Machine Learning 541
Classifier
An algorithm that implements classification, especially in a concrete implementation, is known as a classifier. The term "classifier" sometimes also refers to the mathematical function, implemented by a classification algorithm, that maps input data to a category
Regression
Regression analysis is a statistical tool for the investigation of relationships between variables. Usually, the investigator seeks to ascertain the causal effect of one variable upon another—the effect of a price increase upon demand
Classification
Classification is the problem of identifying to which of a set of categories (sub-populations) a new observation belongs, on the basis of a training set of data containing observations (or instances) whose category membership is known. An example would be assigning a given email into "spam" or "non-spam" classes
Feature space
Feature space refers to the n-dimensions where your variables live (not including a target variable, if it is present). The term is used often in ML literature because a task in ML is feature extraction, hence we view all variables as features.
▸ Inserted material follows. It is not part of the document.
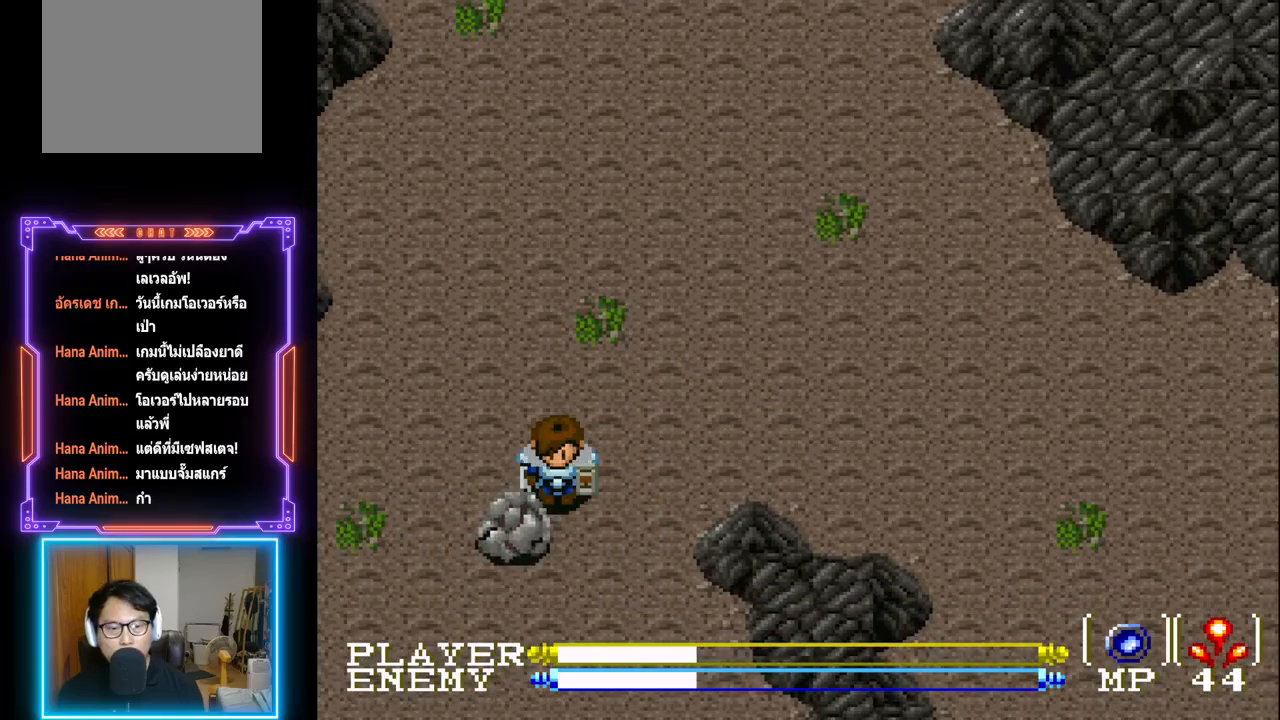
{"buttons": ["CROSS"], "left_stick": "center", "events": [[183, "CROSS", "up"], [267, "CROSS", "down"]]}
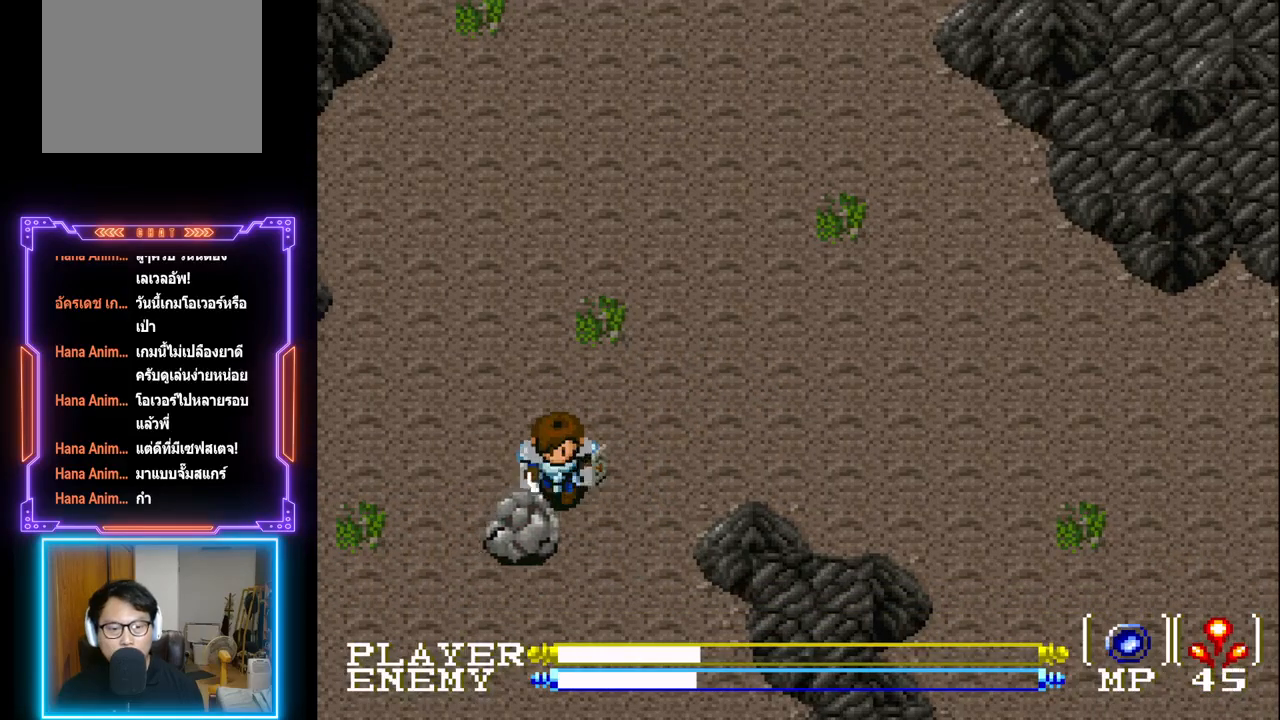
{"buttons": ["CROSS"], "left_stick": "center", "events": [[83, "CROSS", "up"], [133, "CROSS", "down"], [150, "DPAD_DOWN", "down"], [217, "DPAD_DOWN", "up"], [267, "CROSS", "up"], [317, "CROSS", "down"], [450, "CROSS", "up"], [483, "CROSS", "down"]]}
For example, consider the data set with: Target Y≡ Thickness of car tires after some testing period Variables X1≡ distance travelled in test X2≡ time duration of test X3≡ amount of chemical C in tires The feature space is R3
Unsupervised Learning
In machine learning, the problem of unsupervised learning is that of trying to find hidden structure in unlabeled data. Since the examples given to the learner are unlabeled, there is no error or reward signal to evaluate a potential solution. This distinguishes unsupervised learning from supervised learning and reinforcement learning.
MaxEnt
Multinomial logistic regression is known by a variety of other names, including multiclass LR, multinomial regression, softmax regression, multinomial logit, maximum entropy (MaxEnt) classifier, conditional maximum entropy model. Multinomial logistic regression is used when the dependent variable in question is nominal (equivalently categorical, meaning that it falls into any one of a set of categories which cannot be ordered in any meaningful way) and for which there are more than two categories. Some examples would be: Which major will a college student choose, given their grades, stated likes and dislikes, etc.?
Supervised Learning
Supervised learning is the machine learning task of inferring a function from labeled training data. The training data consist of a set of training examples. In supervised learning, each example is a pair consisting of an input object (typically a vector) and a desired output value (also called the supervisory signal). A supervised learning algorithm analyzes the training data and produces an inferred function, which can be used for mapping new examples. An optimal scenario will allow for the algorithm to correctly determine the class labels for unseen instances. This requires the learning algorithm to generalize from the training data to unseen situations in a "reasonable" way.
Naive Bayes
Supervised learning, classification alg. You find the overall probability of an event (#event x / total events) times the locality probability (#event x in local/total events in local area). Compare this number to all others, highest is the classification of that event.
SVM
Support Vector Machine. Supervised learning models with associated learning algorithms that analyze data and recognize patterns, used for classification and regression analysis. Given a set of training examples, each marked as belonging to one of two categories, an SVM training algorithm builds a model that assigns new examples into one category or the other, making it a non-probabilistic binary linear classifier. An SVM model is a representation of the examples as points in space, mapped so that the examples of the separate categories are divided by a clear gap that is as wide as possible. New examples are then mapped into that same space and predicted to belong to a category based on which side of the gap they fall on.